* Yapılacak İşler *
(1) Anadolu insanını konu alan metinden "Doğal olanı da" ifadesiyle başlayıp "Şüphesiz ki beklenemez." ifadesine kadar uzanan bölümün tamamını hiçbir değişiklik yapmadan yazınız.
(2) Anadolu insanını konu alan metne göre, Anadolu insanının gönül dünyası maddi dünyasıyla karşılaştırıldığında nasıldır?

Bizim insanımız yani Anadolu insanı gariptir.
Gariptir, gönül dünyası maddi dünyasının zıddına çok zengin ve geniştir.
Gariptir, birçok kimsenin aklının ucuna dahi gelmeyecek tuhaflıkların, farklılıkların, bakış açılarının sahibidir Anadolu insanı.
Kendi coğrafyasına, kendi topraklarına, Anadolu’ya bakışıyla, dünyaya bakışı arasında çok fark vardır her şeyden önce.
Doğal olanı da bu değil midir zaten?
Bir Egelinin Manisa’ya bakışı ile dünyanın bilmem hangi ucunda bulunan Newyork’a veyahut diğer bir ucunda yer alan Tokyo’ya bakışı ve bu bakışla beraber yaklaşımı bir olabilir mi mesela?
Anadolu insanının şehr-i İstanbul’a bakışı bile çok farklıyken, sınırlarının fersah fersah uzağında bulunan, dillerinin, dinlerinin, kültürlerinin çok farklılık arz ettiği bu coğrafyalara bakışının bir olması beklenebilir mi veya?
Şüphesiz ki beklenemez.
Medeniyetin beşiği, tarihin kalbinin attığı, medeniyetlerin ve bu medeniyetlerle birlikte kültürlerin, inançların, milli birikimlerin karşı karşıya geldiği bu topraklar her şeyden daha özel, daha kutsal, daha manidar bizler için.
Dolayısıyla bizim insanımız, Anadolu havasını hakkıyla soluyabilmiş her bir vatandaşımız da, yine bize özel, yine bize manidar.
Anadolu insanının garipliği aslına bakarsanız dünyaya karşı takındığı tavrın kendisi.

* Verilen Bilgiler *
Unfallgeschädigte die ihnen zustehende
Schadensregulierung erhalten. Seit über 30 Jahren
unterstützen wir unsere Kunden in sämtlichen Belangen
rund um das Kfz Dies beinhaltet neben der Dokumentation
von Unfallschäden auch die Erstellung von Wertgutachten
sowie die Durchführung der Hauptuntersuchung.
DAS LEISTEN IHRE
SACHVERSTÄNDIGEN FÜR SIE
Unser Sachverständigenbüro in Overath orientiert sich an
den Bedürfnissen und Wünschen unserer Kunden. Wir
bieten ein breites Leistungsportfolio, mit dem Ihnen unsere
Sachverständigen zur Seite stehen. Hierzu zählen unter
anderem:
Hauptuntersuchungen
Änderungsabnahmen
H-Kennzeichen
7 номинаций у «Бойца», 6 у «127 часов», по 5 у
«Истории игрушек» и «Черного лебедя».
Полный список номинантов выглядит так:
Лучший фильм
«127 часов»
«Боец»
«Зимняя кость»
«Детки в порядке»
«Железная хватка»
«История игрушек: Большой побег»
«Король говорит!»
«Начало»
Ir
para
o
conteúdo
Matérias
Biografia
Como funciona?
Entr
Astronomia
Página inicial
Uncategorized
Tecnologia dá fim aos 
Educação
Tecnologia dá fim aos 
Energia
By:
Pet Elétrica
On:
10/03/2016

* Sıralı Yanıtlar *
(1)
Doğal olanı da bu değil midir zaten?
Bir Egelinin Manisa’ya bakışı ile dünyanın bilmem hangi ucunda bulunan Newyork’a veyahut diğer bir ucunda yer alan Tokyo’ya bakışı ve bu bakışla beraber yaklaşımı bir olabilir mi mesela?
Anadolu insanının şehr-i İstanbul’a bakışı bile çok farklıyken, sınırlarının fersah fersah uzağında bulunan, dillerinin, dinlerinin, kültürlerinin çok farklılık arz ettiği bu coğrafyalara bakışının bir olması beklenebilir mi veya?
Şüphesiz ki beklenemez.

(2) Maddi dünyasının zıddına çok zengin ve geniştir.